The last couple of Monday night Zoom calls, I have been working along on a 1:48 water tower kit from Built-Rite Models that I picked up at the 2016 National Narrow Gauge Convention in Augusta, Maine. I put the kit in a bin and lost track of it until that pile until recently. Since I am always looking for things to do at the bench during calls, I opened it up and started in.
The kit consists of a four part laser cut frame for the round tank shape, a whole bunch of strip wood, some thread and a couple of castings. There is a clear and well illustrated instruction booklet to help you along. A well designed kit that gives you the pleasure of board-by-board scratchbuilding without the challenge of assembling the materials and figuring out the methods yourself.
The process of applying boards (previously stained) one by one is something I find restful. It also helps that the results are, like hand laid track, impressive looking disproportional to the actual skill required.
Here is the tank with the side boards on, perched on my sander so I can even up the ends of the boards. Sanding or trimming overlength boards almost always results in a better finish that trying to line up the ends. (Church-Key Brewing Holy Smoke Scotch ale in the background…)

*Brief*.
Reproduce word for word the section of the water tower kit passage that opens with "The kit consists" and closes with "the methods yourself.".

*Stored rows*.

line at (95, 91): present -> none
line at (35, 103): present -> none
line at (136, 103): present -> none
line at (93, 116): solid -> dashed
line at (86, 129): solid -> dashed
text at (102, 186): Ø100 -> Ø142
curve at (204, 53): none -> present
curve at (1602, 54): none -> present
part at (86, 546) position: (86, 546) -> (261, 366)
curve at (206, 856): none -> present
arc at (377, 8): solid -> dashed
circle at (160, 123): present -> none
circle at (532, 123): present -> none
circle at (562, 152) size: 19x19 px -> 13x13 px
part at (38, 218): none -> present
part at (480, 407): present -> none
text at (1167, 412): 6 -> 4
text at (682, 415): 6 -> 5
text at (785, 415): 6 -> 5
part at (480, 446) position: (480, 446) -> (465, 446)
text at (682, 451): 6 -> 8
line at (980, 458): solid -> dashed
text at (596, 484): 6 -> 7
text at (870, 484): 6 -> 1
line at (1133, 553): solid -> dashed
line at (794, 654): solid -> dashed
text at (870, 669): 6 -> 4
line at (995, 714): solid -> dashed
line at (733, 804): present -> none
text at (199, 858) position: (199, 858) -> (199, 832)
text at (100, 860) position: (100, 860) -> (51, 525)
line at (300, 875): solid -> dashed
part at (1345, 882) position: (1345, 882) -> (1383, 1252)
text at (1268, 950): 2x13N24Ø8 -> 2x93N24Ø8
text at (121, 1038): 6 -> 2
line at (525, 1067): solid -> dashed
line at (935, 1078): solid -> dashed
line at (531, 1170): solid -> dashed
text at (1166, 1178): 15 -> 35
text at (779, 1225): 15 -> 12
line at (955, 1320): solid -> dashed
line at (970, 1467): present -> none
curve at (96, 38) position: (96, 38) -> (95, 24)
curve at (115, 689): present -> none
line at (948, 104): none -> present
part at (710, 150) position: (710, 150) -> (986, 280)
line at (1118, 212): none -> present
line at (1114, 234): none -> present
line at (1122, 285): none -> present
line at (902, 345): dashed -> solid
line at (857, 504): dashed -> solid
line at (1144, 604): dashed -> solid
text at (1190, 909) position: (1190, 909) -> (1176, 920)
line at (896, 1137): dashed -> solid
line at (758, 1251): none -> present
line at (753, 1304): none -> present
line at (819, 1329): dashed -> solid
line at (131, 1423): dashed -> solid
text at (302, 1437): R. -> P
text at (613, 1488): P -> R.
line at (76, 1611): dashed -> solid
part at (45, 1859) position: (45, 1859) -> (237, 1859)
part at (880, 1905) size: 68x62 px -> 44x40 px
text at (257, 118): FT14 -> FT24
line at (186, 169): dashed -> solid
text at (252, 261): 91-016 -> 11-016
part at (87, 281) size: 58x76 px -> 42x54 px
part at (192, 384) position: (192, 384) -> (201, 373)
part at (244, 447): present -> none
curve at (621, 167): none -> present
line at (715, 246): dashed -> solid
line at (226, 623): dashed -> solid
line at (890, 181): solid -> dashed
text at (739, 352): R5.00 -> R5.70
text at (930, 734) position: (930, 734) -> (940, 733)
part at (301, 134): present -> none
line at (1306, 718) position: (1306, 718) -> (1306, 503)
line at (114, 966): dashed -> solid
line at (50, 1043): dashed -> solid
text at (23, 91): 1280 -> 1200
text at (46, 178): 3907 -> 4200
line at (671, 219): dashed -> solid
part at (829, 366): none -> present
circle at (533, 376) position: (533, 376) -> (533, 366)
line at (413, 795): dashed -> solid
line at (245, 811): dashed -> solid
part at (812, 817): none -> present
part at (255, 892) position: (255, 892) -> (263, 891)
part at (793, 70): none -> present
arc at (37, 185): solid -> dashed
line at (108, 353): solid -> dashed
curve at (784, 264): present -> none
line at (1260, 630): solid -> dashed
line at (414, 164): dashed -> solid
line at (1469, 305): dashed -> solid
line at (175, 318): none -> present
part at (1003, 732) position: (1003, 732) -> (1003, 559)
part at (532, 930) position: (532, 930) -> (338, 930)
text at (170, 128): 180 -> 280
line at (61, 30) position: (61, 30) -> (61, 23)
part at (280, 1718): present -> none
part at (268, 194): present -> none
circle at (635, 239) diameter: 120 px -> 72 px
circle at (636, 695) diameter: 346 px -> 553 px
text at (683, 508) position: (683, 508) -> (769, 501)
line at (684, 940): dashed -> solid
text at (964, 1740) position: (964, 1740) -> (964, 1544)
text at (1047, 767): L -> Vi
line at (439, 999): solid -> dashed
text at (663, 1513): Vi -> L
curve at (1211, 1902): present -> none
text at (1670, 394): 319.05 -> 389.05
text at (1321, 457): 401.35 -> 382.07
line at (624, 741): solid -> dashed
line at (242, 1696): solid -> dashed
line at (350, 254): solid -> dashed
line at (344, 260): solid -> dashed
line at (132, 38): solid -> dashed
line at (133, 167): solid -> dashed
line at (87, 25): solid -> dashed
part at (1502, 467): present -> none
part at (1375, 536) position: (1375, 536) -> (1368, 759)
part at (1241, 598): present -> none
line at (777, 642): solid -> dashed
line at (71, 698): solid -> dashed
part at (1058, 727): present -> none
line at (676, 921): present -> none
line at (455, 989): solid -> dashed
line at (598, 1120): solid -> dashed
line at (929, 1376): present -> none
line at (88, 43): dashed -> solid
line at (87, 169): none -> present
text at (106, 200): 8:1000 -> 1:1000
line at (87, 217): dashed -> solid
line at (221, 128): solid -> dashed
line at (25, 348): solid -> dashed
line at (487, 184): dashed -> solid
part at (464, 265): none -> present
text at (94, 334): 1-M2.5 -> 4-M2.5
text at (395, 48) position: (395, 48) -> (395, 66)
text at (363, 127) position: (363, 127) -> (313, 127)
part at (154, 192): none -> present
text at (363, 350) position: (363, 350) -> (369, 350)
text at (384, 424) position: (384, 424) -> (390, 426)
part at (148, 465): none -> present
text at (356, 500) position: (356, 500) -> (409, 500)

*Answer to this problem*.
The kit consists of a four part laser cut frame for the round tank shape, a whole bunch of strip wood, some thread and a couple of castings. There is a clear and well illustrated instruction booklet to help you along. A well designed kit that gives you the pleasure of board-by-board scratchbuilding without the challenge of assembling the materials and figuring out the methods yourself.